- **WORK INSTRUCTION**
Take the lines from the one with "POSLEDNJE NOVOSTI" through the last line of the material below and write them out exactly, without any pictures.

- **DATA SECTION**
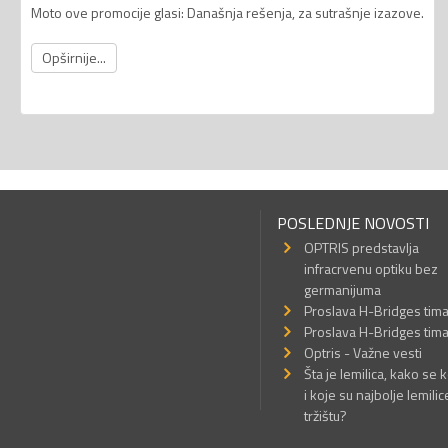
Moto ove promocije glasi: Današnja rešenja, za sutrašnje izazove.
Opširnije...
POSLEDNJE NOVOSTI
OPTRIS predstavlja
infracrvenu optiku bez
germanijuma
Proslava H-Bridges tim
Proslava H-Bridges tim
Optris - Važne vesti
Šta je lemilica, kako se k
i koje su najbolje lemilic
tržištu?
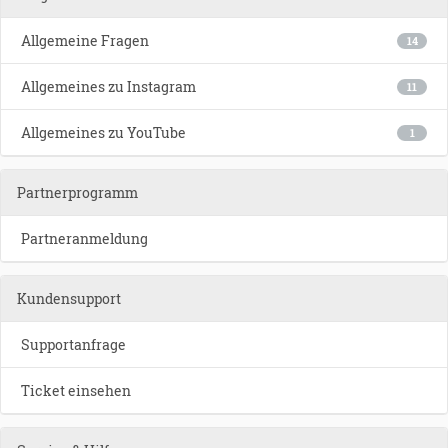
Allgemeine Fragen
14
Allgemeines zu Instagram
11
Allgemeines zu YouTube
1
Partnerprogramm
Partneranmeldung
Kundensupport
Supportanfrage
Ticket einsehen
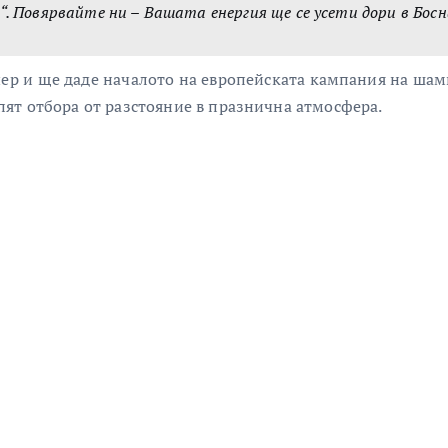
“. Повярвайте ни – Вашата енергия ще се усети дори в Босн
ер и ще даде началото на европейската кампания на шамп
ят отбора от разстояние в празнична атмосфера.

- **ANSWER TO THIS TASK**
POSLEDNJE NOVOSTI
OPTRIS predstavlja
infracrvenu optiku bez
germanijuma
Proslava H-Bridges tim
Proslava H-Bridges tim
Optris - Važne vesti
Šta je lemilica, kako se k
i koje su najbolje lemilic
tržištu?
Allgemeine Fragen
14
Allgemeines zu Instagram
11
Allgemeines zu YouTube
1
Partnerprogramm
Partneranmeldung
Kundensupport
Supportanfrage
Ticket einsehen
“. Повярвайте ни – Вашата енергия ще се усети дори в Босн
ер и ще даде началото на европейската кампания на шамп
ят отбора от разстояние в празнична атмосфера.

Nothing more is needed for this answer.